Das Mittelmeer weist eine Größe von ungefähr 2,5 Millionen Quadratkilometern auf und verfügt über eine Maximaltiefe von 5.267 Metern. Das Mittelmeer befindet sich zwischen den Kontinenten Afrika, Asien und Europa. Das Mittelmeer unterteilt sich in mehrere Nebenmeere und den Atlantischen Ozean und ist aufgrund seiner umfangreichen Größe und den Inseln sowie den drei Regionen in Küstennähe zum Mittelmeerraum geworden. Dieser Mittelmeerraum verfügt über ein eigenes Klima sowie einer individuellen Flora und Fauna. Klima und Vegetation der Region sorgen dafür, dass viele angrenzende Länder zu Tourismusregionen aufgestiegen sind und so jedes Jahr viele Gäste anreisen, um hier ihren Urlaub zu verbringen.
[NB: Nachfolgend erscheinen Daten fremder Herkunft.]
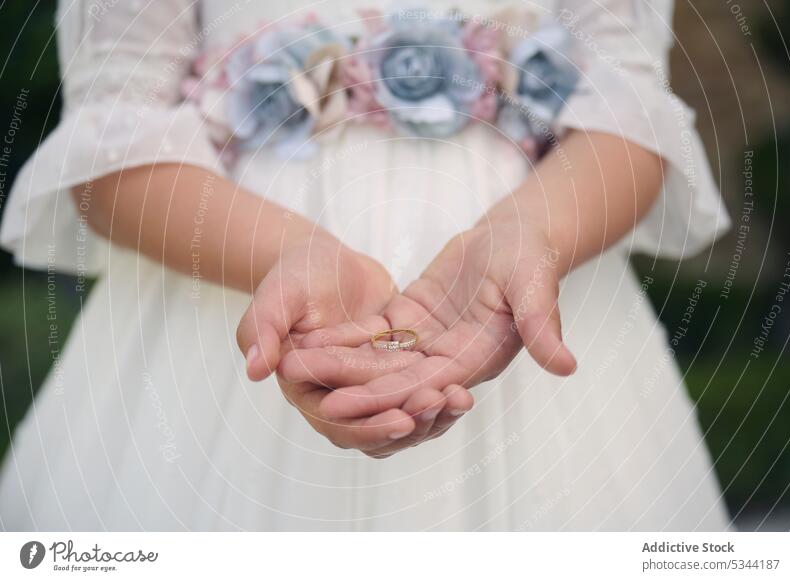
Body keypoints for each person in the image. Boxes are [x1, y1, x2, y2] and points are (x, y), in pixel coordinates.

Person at [0, 0, 731, 530]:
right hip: (228, 289)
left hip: (541, 292)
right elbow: (108, 152)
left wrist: (530, 232)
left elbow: (631, 116)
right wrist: (291, 253)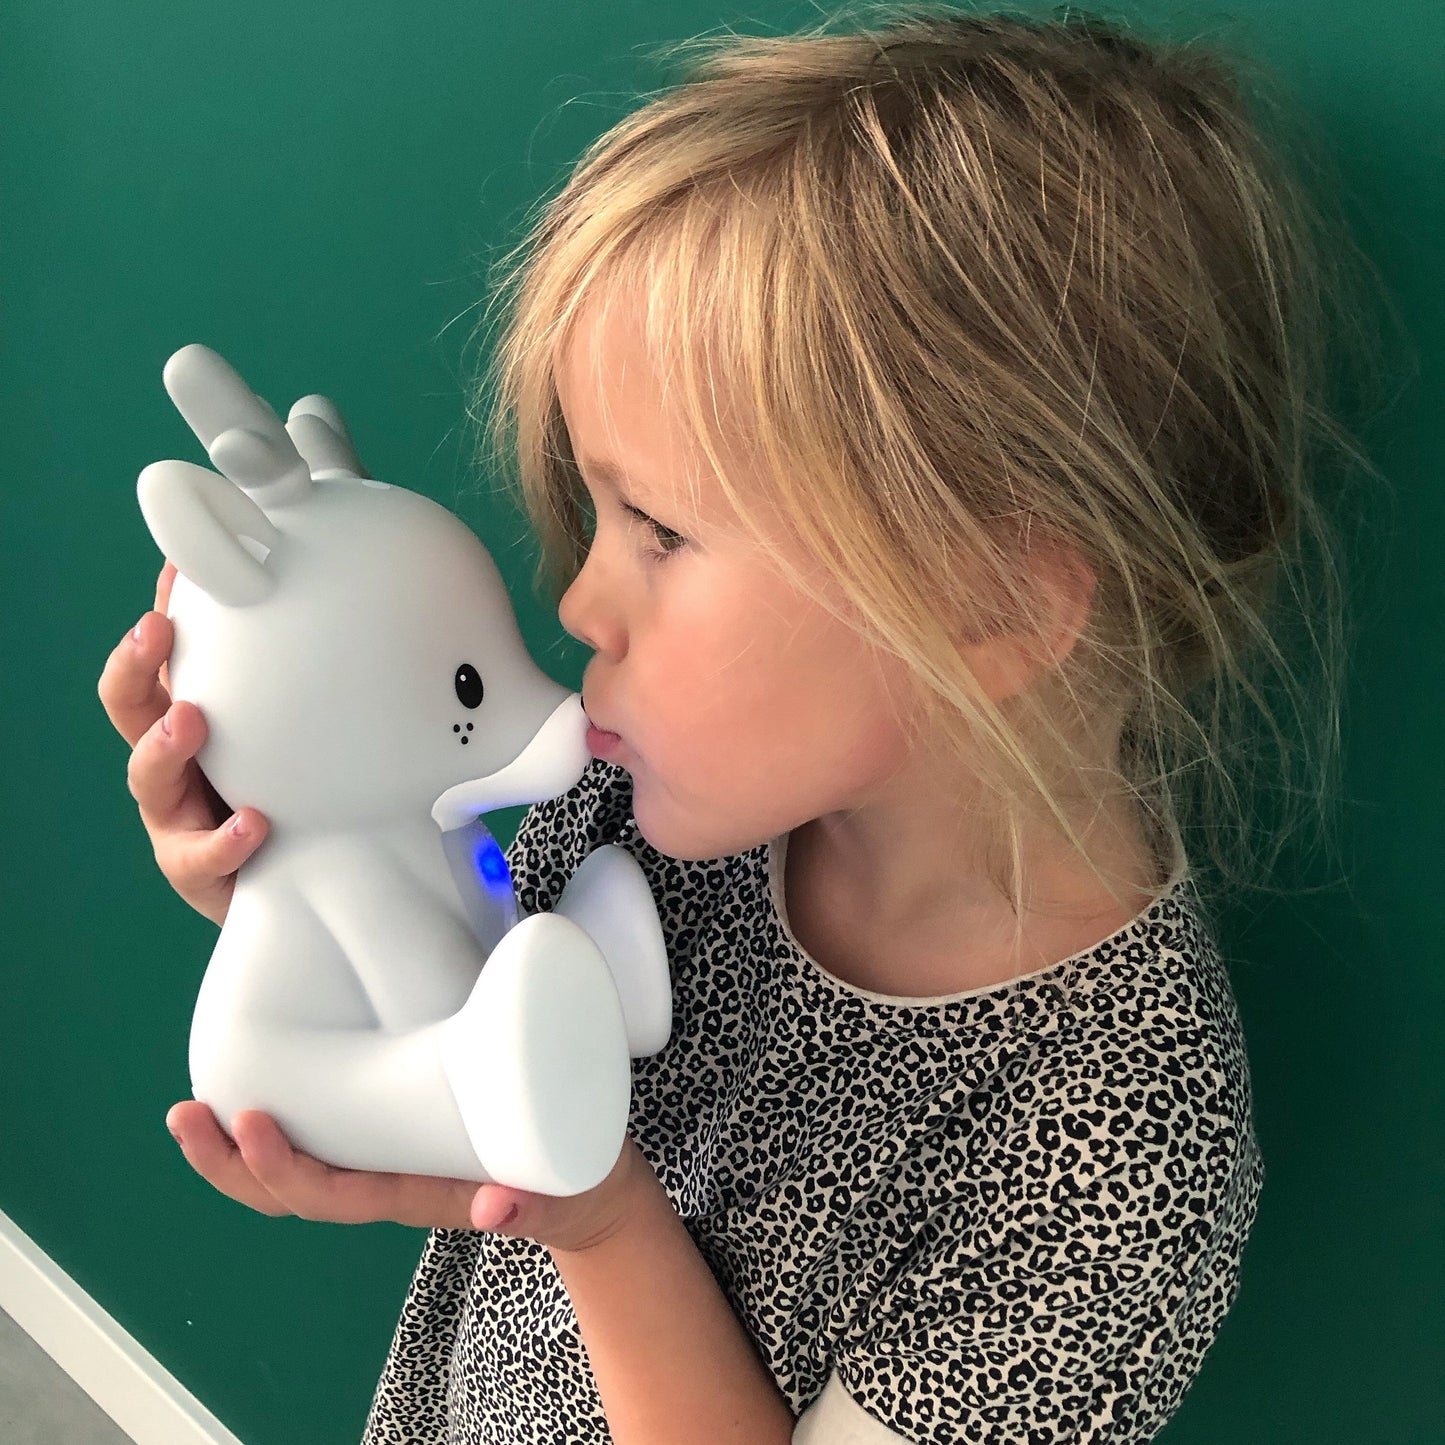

Insgesamt grenzen 22 Staaten an das Mittelmeer. Im Uhrzeigersinn aufgezählt sind das: Spanien, Frankreich, Monaco, Italien, Malta, Slowenien, Kroatien, Bosnien, Herzegowina, Montenegro, Albanien, Griechenland, Türkei, Zypern, Syrien, Libanon, Israel, Ägypten, Libyen, Tunesien, Algerien und Marokko. Die zwei britischen, sich auf Zypern befindenden Militärbasen und Gibraltar grenzen ebenfalls an das Mittelmeer, gelten jedoch nicht als ein vereinigtes Königreich. Der Gazastreifen befindet sich an der Küste des Palästinensischen Autonomiegebietes und grenzt ebenfalls an das Meer.
Die Kontinente Asien, Europa und Afrika umgeben das Gebiet des Mittelmeeres, das am wenigstens an Festland grenzt. Im Westen von verbindet das Mittelmeer sich mit dem Atlantischen Ozean und der bekannten Straße von Gibraltar. Im Nordosten hingegen schließt das Mittelmeer sich mit den Dardanellen, dem Marmarameer dem Bosporus, dem Suezkanal, dem Schwarzen und dem Roten Meer sowie dem Binnenmeer des indischen Ozeans zusammen.
Verschiedene große und kleine Inseln sowie mehrere Inselgruppen gehören zu dem Mittelmeer. Die bekannte größte Insel des Mittelmeeres ist in Hinsicht auf die Flächengröße Sizilien gefolgt von der Insel Sardinien. Zypern, Korsika, Malta und Kreta sind weitere große und bekannte Inseln. Auch die zu Spanien gehörenden Baleareninseln Mallorca, Menorca und Ibiza sowie die kleineren Inseln Formentera und Cabrera befinden sich in diesem Ozean.
Das Klima des Mittelmeeres zeichnet sich durch angenehm warme und trockene Sommer aus. Die Wintermonate sind mild und sehr regenreich. Die Höchsttemperaturen liegen bei 30 Grad im Sommer und maximal 10 Grad im Winter. Im Westen regnet es gerade im Winter häufig während Richtung Osten die Jahresniederschläge abnehmen. Der subtropische Hochdruckgürtel ermöglicht eine beständige Wetterlage, der im östlichen Meer liegende Bereich wird durch Winde abgekühlt, was zu Temperaturschwankungen führt. Der westliche Teil des Mittelmeeres wird von den Westwindzirkulationen stark beeinflusst. In Ausnahmefällen sind Winde bis zu einer Sturmstärke möglich wie zum Beispiel im Mistral in Südfrankreich. An der kroatischen Adriaküste herrscht böiger, trockener und kalter Fallwind vor. Diese Fallwinde werden auch als Bora bezeichnet und gehören zu den stärksten Winden der ganzen Welt.